[Space] There are many right and wrong before and after, it can cause major failures, please see



System operation and maintenance has always been a delicate work. In addition to the constraints of rules and specifications, the preciseness and caution of operation and maintenance personnel are also essential. Sometimes a simple mistake will lead to a disaster, as small as a character or a space.
In this case, Oracle RAC suffered a failed restart due to a blank space.

Phenomenon of failure: The customer 10.2.0.4 RAC for Solaris 10 environment suddenly experienced an instance restart.
Failure process: The database runs normally until about 3 p.m., then the two nodes are restarted separately, and the instance on one of the nodes cannot be started automatically. A review of the alarm logs for both instances found that a significant ORA-27504 error occurred on both nodes before the node was restarted.
Error message:

ORA-27504: IPC error creating OSD context
ORA-27300: OS system dependent operation:
if_not_found failed WITH STATUS: 0
ORA-27301: OS failure message: Error 0
ORA-27302: failure occurred at: skgxpvaddr9
ORA-27303: additional information:
Requested Interface 192.168.168.3 NOT Found.
CHECK output FROM ifconfig command

Note that the error message is clear and the requested IP address does not exist, so you need to check the output of Ifconfig.

Next is the IPC timeout:

Wed Apr 10 15:08:13 2013
ospid 25678: network interface WITH IP
Address 192.168.168.3 No longer operational
Requested Interface 192.168.168.3 NOT Found.
CHECK output FROM ifconfig command
Wed Apr 10 15:08:16 2013
IPC Send timeout detected.Sender: ospid 25748
Receiver: inst 2 binc 430164 ospid 11890

Then instance expulsion is inevitable:

Wed Apr 10 15:16:40 2013
Waiting FOR instances TO leave:
2

The cause of the problem can be easily analyzed according to the error message. The IP address on node 2 was modified, causing abnormal heartbeat communication.

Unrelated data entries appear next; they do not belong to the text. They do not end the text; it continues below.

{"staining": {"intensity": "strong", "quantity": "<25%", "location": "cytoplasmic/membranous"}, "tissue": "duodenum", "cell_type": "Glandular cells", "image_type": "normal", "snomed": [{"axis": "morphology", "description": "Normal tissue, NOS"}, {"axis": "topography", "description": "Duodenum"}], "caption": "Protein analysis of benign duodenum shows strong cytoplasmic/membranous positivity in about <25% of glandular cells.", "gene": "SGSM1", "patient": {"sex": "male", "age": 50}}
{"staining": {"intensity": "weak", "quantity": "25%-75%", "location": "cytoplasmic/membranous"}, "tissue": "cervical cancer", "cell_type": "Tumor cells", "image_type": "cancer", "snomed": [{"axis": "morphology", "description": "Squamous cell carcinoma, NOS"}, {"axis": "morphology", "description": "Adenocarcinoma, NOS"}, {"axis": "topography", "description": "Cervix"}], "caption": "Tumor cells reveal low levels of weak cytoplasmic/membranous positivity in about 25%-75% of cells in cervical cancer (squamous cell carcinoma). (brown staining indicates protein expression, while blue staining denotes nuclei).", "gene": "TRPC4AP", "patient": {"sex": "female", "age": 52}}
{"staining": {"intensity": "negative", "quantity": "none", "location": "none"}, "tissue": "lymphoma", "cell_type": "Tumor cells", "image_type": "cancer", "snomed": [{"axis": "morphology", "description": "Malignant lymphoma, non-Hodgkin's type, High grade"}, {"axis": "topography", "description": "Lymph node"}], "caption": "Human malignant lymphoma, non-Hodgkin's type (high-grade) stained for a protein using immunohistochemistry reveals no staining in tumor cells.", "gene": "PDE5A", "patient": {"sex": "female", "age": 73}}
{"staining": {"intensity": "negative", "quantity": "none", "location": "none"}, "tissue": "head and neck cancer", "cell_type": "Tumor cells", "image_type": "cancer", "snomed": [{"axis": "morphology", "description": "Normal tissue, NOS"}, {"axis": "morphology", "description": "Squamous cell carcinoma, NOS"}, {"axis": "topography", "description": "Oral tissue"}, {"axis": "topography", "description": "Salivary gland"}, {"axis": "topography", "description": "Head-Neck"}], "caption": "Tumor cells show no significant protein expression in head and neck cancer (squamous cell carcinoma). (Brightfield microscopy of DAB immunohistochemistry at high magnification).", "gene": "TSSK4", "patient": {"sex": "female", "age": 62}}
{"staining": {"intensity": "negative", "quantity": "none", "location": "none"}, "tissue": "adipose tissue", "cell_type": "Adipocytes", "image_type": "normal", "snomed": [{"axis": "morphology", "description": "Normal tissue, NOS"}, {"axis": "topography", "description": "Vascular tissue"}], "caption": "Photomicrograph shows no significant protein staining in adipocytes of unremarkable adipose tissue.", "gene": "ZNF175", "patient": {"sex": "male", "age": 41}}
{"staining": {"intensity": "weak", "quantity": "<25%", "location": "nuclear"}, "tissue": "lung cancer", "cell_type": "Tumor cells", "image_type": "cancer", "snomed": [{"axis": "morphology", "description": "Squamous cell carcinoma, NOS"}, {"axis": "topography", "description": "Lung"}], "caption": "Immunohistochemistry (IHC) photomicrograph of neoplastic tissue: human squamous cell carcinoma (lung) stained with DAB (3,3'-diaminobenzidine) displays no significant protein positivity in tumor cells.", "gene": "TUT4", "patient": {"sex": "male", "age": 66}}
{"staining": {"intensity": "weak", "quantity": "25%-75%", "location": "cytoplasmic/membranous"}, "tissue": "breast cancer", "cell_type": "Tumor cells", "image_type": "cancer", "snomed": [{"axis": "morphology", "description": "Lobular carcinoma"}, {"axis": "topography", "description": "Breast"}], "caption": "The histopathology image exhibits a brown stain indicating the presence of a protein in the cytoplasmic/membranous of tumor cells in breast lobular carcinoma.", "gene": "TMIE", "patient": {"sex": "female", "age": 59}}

Node 1 tried to kick node 2 out of the cluster, but could not communicate with node 2, so it had to wait for node 2 to restart.

Check the operating system log of Node 2 to get the following main information:

Apr 10 15:00:04 IP: [ID 482227 Kern. notice] IP_arp_done: Init failed
Had[4135]: [ID 702911 daemon.notice] VCS CRITICAL
CPU usage ON bj-sst IS 92%
sshd[13485]:error: Failed TO allocate internet-DOMAIN X11 display socket.

The IP_arp_done: init failed message appeared at 15:04 seconds, indicating that the host name information was used when setting up the network card interface, and the IP address of the host was modified online.

Finally, according to HISTORY, it was found that someone logged into the system through root:

Execute ifconfig — a6 to check the IPV6 address, but the command is typed incorrectly
Ifconfig — A 6 is executed, with an extra space between A and 6
Causes all IP addresses of the host to be set to 0.0.0.0

Thus causes the above whole fault, a blank causes the whole cluster to crash instantly, this is the blood case that a blank causes.

The lesson from this case is that any operation, at the command level, also needs to be careful for privileged users, including DBA users and ROOT users.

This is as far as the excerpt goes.